# DESCRIPTION OF THE TASK
Among the records, find the lines that hold the string "παιδί" and return them.

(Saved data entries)
◆ ◆ ◆

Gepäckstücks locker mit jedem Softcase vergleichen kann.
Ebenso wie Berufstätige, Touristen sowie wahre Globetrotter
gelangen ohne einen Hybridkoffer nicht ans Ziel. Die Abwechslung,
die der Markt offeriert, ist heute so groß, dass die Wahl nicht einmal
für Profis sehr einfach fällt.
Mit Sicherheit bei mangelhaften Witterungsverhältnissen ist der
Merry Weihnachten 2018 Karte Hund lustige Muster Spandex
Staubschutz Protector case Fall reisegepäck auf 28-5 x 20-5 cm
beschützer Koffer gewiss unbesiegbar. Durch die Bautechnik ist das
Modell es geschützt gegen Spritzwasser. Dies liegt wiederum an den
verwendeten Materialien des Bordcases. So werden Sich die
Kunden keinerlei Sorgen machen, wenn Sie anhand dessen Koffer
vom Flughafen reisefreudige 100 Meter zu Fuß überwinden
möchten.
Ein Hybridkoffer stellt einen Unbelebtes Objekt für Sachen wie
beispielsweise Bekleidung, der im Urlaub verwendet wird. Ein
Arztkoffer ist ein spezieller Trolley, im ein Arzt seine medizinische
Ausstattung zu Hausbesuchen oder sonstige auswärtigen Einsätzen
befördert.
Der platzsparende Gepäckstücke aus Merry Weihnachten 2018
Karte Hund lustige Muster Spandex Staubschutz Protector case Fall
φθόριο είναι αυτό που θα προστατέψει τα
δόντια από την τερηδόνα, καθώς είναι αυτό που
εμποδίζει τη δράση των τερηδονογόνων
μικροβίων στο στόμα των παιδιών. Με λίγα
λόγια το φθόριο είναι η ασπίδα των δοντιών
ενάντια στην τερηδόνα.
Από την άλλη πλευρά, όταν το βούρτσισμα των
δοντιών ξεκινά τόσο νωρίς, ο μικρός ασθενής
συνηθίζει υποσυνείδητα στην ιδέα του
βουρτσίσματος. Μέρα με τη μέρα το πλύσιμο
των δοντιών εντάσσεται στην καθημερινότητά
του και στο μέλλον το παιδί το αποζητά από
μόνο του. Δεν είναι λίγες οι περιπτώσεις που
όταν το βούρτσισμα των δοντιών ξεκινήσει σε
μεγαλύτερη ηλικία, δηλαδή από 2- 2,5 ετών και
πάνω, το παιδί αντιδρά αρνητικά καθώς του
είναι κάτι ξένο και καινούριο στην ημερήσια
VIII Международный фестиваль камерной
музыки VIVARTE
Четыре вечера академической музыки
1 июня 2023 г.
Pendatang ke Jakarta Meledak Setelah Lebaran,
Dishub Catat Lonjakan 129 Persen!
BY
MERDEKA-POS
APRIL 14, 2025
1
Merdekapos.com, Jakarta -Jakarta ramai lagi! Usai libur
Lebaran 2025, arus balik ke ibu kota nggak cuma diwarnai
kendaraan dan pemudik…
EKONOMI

◆ ◆ ◆

# FINAL ANSWER
του και στο μέλλον το παιδί το αποζητά από
πάνω, το παιδί αντιδρά αρνητικά καθώς του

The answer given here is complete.